» **Exercise objective**:
Please quote the rows below word for word, starting at the very first row and ending at the line that contains "8, 7, 6, 5歳", with both ends included. Leave the pictures out of your answer.

» **Entries shown**:
__________________________________________________
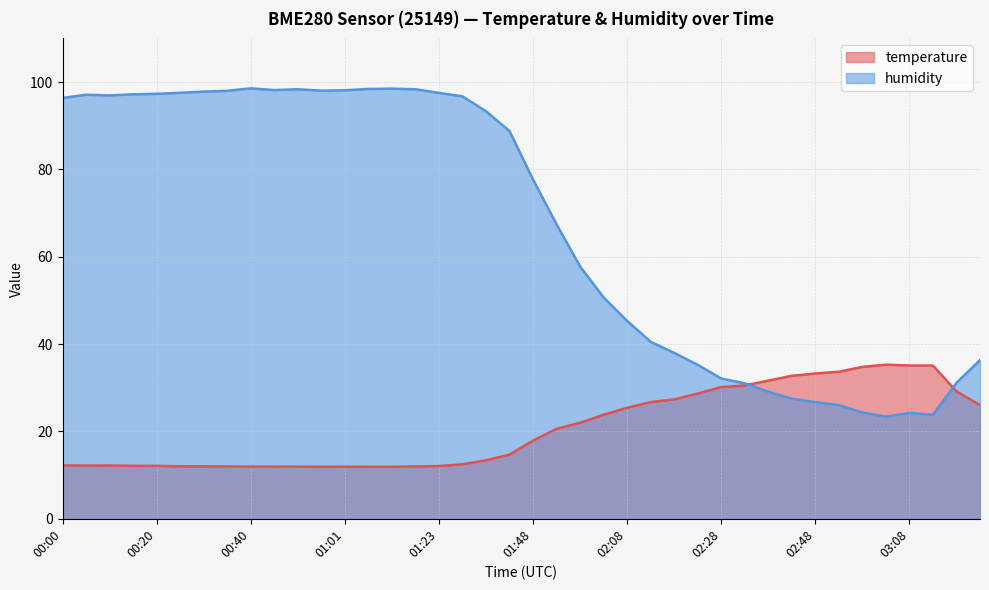

True or false: humidity and temperature intersect in this chart.

True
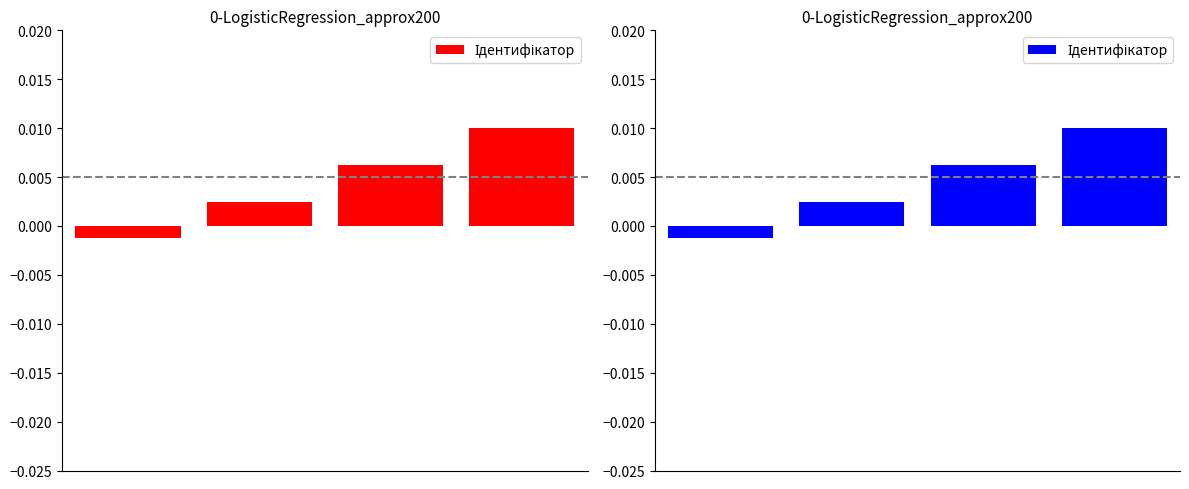

True or false: the data shows 0.0 at 3.

False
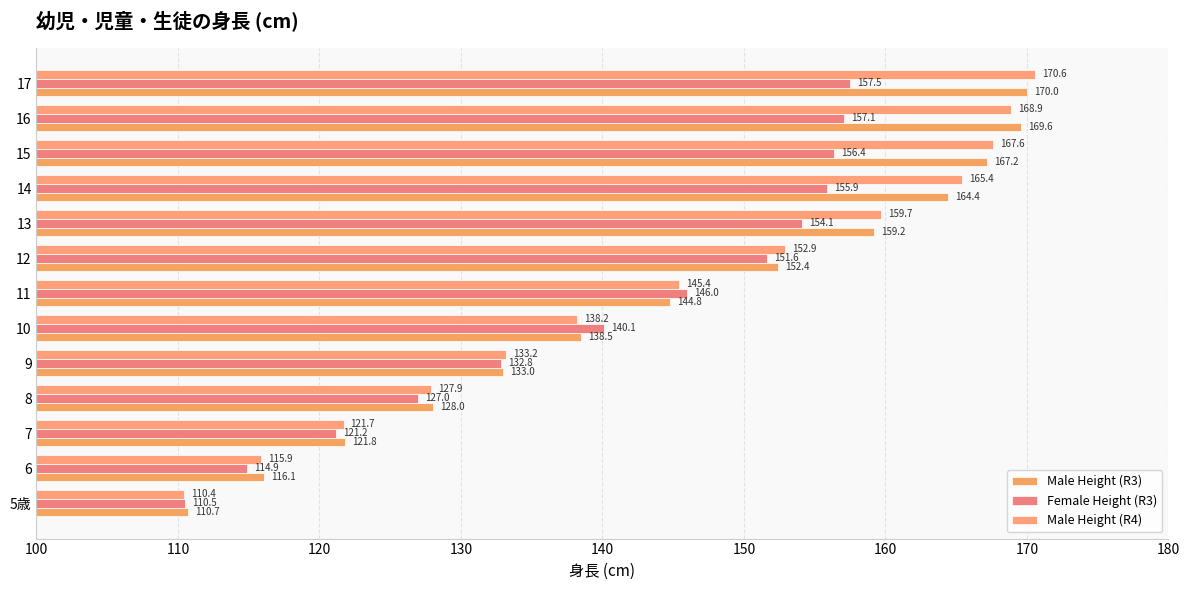

Rank the categories by Male Height (R3) value from highest to lowest.

17, 16, 15, 14, 13, 12, 11, 10, 9, 8, 7, 6, 5歳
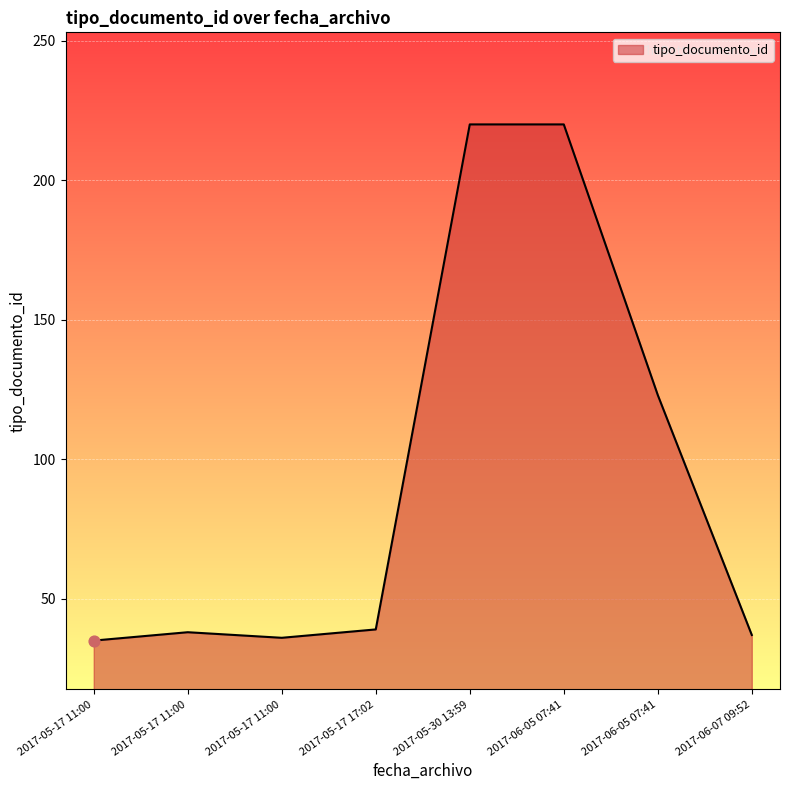

Is this an area chart (filled region under the line)?

Yes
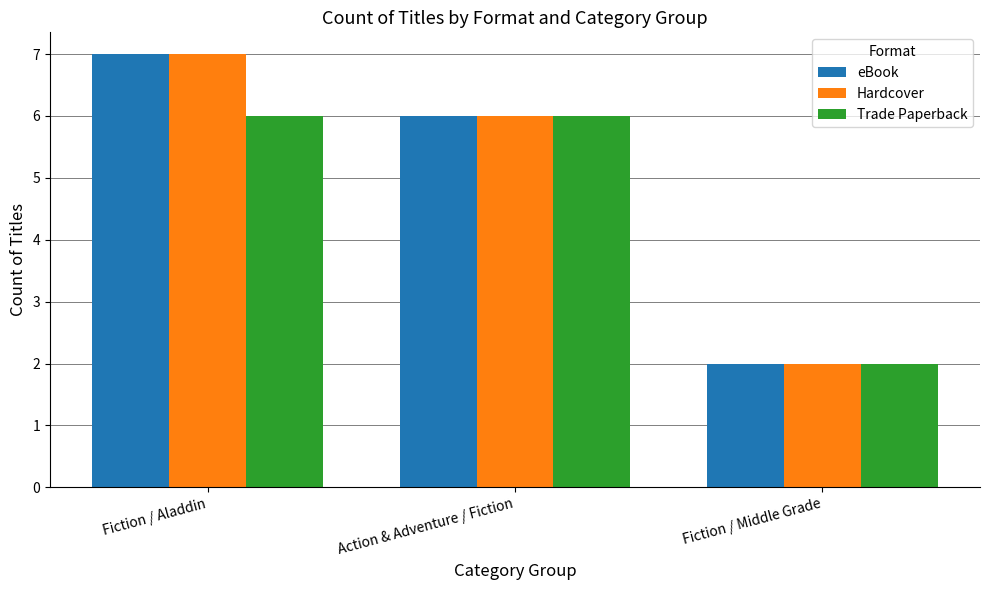

What is the value of the Trade Paperback bar at the 3rd from the left?

2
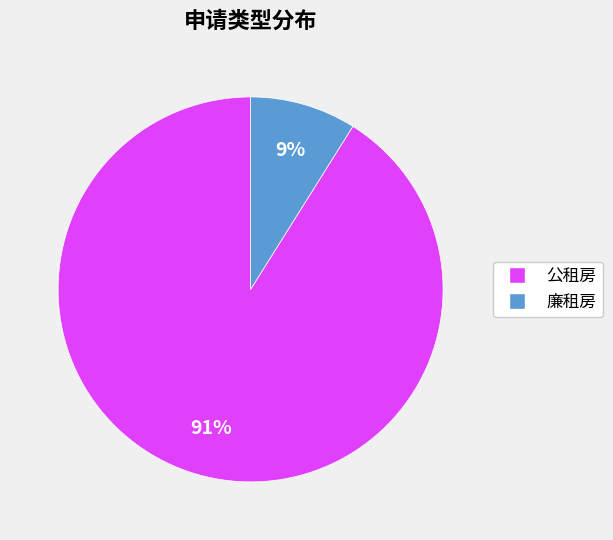

To the nearest percent, what is the average slice percentage?

50%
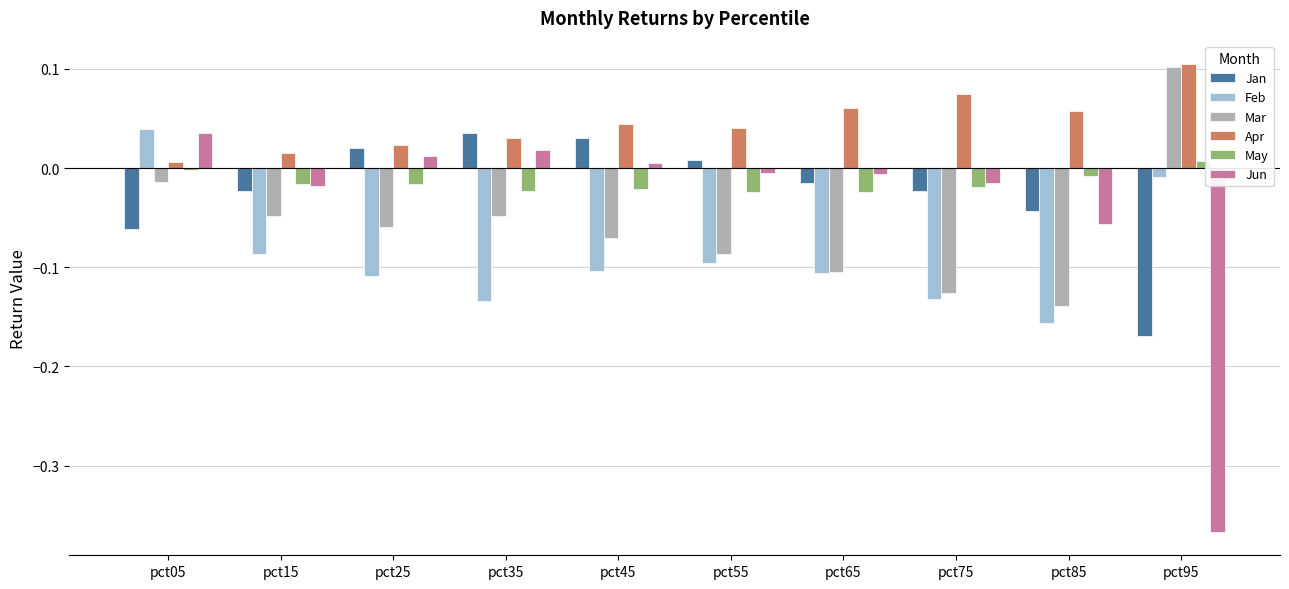

What is the spread (max minus min) of values at pct75?

0.2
__________________________________________________
» **Expected answer**:
True or false: humidity and temperature intersect in this chart.

True

True or false: the data shows 0.0 at 3.

False

Rank the categories by Male Height (R3) value from highest to lowest.

17, 16, 15, 14, 13, 12, 11, 10, 9, 8, 7, 6, 5歳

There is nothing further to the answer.